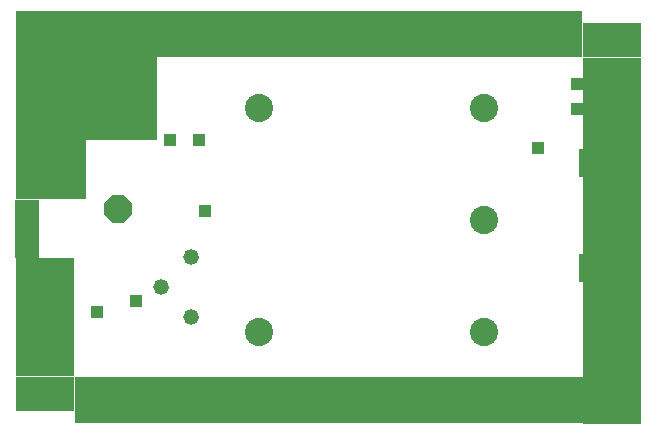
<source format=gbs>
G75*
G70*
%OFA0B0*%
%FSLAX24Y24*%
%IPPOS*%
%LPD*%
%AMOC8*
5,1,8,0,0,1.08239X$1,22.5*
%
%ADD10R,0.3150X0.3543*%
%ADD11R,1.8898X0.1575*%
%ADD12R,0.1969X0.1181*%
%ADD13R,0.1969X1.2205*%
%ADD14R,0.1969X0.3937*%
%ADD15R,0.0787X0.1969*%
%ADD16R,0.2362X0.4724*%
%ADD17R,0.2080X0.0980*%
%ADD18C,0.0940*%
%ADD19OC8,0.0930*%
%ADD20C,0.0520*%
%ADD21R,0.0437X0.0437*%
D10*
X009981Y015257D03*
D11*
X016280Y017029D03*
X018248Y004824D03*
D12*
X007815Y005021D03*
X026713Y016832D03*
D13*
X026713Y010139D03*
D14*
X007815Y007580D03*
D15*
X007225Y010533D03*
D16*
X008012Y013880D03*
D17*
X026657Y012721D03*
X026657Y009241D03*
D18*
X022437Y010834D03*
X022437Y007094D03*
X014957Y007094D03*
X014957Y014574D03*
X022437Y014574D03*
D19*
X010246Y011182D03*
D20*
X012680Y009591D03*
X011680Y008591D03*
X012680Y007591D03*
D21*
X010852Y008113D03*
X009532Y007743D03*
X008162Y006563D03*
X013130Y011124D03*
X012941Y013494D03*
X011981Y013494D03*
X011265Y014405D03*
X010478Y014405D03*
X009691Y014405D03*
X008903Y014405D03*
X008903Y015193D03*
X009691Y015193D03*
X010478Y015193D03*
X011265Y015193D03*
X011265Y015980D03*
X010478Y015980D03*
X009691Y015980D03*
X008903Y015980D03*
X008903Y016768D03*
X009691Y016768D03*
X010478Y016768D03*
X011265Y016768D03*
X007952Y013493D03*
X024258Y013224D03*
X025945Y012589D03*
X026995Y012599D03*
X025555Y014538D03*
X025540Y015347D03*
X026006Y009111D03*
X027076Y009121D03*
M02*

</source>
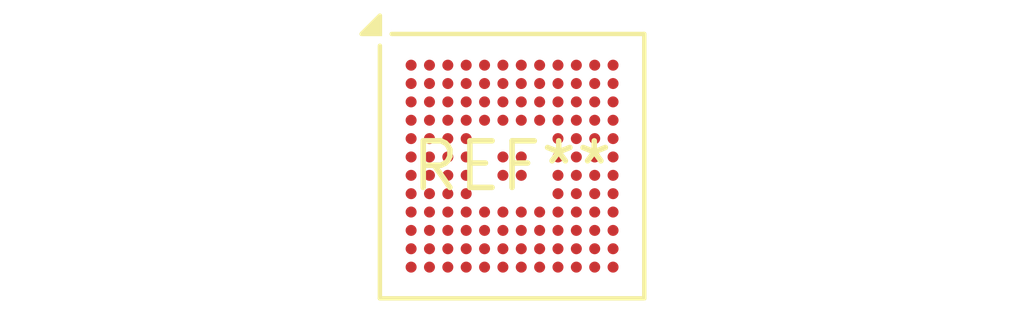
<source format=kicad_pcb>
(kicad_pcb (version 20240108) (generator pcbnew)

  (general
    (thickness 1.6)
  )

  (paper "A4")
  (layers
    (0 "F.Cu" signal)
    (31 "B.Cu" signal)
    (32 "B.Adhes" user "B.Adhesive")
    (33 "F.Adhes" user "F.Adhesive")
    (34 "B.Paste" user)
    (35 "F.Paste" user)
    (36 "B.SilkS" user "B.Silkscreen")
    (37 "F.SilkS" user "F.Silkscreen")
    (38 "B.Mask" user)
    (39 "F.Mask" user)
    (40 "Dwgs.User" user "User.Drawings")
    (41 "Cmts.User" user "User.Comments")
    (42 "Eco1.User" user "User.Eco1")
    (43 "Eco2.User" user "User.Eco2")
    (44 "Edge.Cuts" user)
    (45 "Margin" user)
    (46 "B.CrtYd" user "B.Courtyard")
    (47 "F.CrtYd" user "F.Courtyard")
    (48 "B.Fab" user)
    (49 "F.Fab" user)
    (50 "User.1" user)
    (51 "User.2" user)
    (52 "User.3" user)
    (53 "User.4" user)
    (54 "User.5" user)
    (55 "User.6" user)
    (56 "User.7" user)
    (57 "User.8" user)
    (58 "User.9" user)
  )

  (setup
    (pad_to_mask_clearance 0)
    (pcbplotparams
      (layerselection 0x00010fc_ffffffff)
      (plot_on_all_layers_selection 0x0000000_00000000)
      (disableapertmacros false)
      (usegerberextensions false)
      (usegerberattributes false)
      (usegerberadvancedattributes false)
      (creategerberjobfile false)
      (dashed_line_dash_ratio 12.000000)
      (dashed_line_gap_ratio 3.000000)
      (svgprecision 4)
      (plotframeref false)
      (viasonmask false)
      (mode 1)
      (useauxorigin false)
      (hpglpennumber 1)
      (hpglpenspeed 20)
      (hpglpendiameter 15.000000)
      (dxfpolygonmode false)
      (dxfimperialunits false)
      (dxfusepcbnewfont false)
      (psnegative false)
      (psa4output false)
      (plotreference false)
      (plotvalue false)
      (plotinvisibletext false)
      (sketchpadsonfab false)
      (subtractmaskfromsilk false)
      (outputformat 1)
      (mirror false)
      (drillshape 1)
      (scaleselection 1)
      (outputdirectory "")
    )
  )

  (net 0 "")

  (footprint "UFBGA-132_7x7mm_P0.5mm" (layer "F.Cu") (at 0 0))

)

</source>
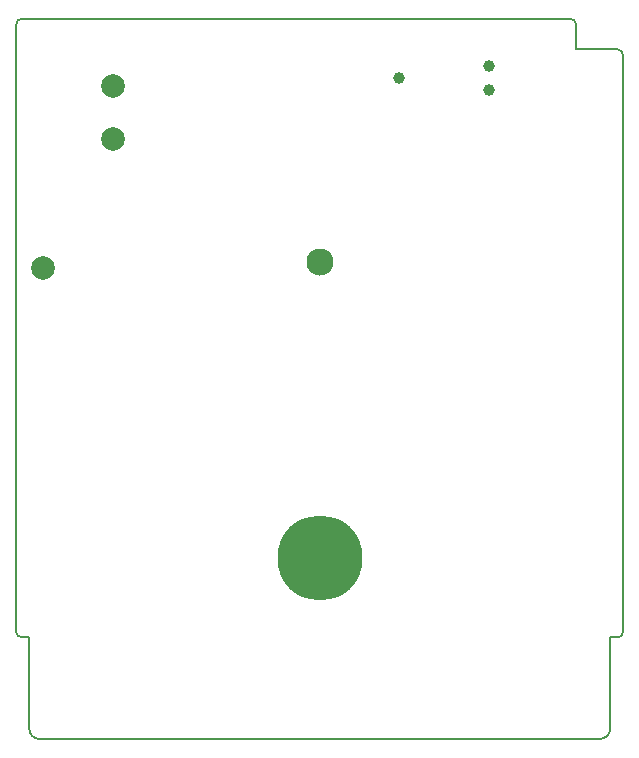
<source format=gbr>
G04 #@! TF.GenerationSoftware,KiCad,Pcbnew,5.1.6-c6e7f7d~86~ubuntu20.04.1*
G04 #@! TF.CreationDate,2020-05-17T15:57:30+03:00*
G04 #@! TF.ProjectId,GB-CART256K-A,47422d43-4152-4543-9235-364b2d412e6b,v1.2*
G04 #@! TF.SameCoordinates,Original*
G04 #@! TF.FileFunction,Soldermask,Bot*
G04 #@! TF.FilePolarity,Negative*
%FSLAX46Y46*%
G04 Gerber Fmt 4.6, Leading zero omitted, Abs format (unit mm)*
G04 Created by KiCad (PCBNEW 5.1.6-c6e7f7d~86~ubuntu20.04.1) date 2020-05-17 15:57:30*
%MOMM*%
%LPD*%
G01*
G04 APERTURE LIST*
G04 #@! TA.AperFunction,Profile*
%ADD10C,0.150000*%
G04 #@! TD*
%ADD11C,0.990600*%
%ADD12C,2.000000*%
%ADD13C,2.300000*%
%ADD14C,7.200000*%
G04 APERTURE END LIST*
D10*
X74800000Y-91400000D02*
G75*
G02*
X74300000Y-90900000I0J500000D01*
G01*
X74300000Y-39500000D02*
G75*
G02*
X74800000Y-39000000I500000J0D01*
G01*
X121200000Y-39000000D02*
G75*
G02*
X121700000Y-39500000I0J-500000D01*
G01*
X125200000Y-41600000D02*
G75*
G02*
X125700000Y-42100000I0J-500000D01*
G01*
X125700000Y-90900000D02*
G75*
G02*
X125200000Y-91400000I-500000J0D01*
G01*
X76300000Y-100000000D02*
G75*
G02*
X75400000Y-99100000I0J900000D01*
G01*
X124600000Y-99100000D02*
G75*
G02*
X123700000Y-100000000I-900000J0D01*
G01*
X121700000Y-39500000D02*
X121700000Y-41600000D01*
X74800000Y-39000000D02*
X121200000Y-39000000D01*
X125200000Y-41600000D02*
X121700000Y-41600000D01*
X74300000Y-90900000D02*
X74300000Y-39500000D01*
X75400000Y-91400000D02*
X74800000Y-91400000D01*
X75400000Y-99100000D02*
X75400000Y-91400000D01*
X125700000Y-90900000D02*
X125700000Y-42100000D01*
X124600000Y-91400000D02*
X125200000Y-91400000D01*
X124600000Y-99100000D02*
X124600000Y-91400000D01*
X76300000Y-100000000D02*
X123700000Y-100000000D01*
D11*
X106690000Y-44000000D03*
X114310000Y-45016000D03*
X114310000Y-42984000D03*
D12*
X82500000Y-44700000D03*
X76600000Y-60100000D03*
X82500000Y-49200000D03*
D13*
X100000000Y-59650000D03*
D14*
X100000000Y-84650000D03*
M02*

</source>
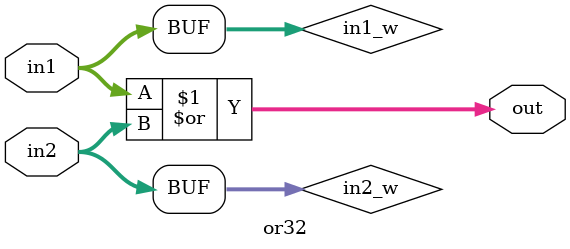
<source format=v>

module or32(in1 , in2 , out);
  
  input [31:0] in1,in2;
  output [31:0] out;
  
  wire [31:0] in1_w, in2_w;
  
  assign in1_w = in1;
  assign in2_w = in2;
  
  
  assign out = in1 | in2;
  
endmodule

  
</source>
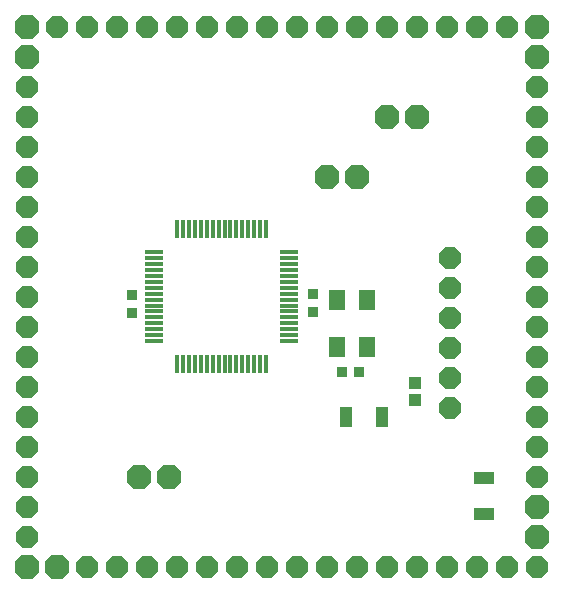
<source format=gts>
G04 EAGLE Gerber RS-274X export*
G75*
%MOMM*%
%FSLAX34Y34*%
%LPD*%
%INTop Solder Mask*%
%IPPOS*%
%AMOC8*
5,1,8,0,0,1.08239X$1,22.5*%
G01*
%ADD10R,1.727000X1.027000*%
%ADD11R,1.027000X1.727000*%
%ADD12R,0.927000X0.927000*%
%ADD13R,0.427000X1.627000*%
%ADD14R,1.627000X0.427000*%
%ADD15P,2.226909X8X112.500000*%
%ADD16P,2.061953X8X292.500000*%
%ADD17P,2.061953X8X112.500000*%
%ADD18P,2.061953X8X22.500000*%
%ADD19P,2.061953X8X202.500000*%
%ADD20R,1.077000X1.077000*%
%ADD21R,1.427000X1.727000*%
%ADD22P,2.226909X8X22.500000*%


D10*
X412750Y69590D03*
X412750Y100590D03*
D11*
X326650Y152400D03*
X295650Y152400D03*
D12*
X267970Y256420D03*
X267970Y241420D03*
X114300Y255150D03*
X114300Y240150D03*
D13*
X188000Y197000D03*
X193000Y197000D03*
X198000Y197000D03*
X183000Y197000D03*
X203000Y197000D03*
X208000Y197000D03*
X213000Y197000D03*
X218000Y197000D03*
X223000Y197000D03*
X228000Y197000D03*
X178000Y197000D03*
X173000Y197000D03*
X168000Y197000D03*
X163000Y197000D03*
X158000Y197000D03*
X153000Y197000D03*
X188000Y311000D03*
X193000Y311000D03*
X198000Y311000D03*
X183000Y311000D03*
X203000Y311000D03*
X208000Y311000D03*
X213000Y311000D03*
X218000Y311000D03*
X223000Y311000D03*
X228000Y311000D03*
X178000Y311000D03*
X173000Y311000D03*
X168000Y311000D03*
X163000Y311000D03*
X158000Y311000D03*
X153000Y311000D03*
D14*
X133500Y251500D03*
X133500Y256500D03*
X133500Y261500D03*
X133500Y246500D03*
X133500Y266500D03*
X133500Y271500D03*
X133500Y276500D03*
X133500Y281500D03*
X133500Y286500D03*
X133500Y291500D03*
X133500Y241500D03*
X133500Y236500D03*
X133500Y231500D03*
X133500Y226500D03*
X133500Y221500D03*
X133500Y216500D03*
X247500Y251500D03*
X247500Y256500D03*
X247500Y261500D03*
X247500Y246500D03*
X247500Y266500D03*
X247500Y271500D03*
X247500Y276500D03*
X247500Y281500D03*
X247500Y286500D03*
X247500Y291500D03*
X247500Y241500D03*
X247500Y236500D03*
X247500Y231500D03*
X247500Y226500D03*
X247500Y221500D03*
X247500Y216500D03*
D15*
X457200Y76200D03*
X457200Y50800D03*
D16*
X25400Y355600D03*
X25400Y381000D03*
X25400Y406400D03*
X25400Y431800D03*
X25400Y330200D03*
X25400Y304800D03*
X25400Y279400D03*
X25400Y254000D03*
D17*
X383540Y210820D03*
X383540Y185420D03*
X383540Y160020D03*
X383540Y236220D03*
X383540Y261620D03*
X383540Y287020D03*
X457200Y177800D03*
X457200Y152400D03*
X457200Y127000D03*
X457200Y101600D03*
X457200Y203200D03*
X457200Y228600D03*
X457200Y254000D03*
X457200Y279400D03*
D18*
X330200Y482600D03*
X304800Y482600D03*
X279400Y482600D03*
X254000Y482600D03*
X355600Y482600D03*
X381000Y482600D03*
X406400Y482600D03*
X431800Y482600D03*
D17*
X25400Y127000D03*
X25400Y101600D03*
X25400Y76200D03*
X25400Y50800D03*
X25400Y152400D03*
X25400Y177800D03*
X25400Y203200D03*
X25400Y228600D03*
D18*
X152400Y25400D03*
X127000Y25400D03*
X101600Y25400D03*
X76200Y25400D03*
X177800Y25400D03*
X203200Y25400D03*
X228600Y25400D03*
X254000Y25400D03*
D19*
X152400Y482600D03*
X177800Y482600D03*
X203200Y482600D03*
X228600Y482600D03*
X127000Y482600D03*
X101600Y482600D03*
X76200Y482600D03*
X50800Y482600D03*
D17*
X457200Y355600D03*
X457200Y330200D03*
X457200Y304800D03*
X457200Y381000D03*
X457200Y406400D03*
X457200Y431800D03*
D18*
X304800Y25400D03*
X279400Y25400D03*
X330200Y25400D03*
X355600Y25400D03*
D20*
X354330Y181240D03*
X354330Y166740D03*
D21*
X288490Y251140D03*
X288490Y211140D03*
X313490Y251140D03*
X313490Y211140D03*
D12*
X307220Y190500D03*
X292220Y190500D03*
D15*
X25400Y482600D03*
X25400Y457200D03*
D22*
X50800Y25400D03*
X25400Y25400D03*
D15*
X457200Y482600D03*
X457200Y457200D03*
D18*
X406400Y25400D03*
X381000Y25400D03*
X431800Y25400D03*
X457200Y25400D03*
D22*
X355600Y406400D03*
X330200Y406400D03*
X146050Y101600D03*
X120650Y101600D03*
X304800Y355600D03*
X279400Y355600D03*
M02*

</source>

WHAT YOU SHOULD DO >> How many of the lines above include the word "Courtyard"? Only the number should be given.

ANSWER SPACE >> 2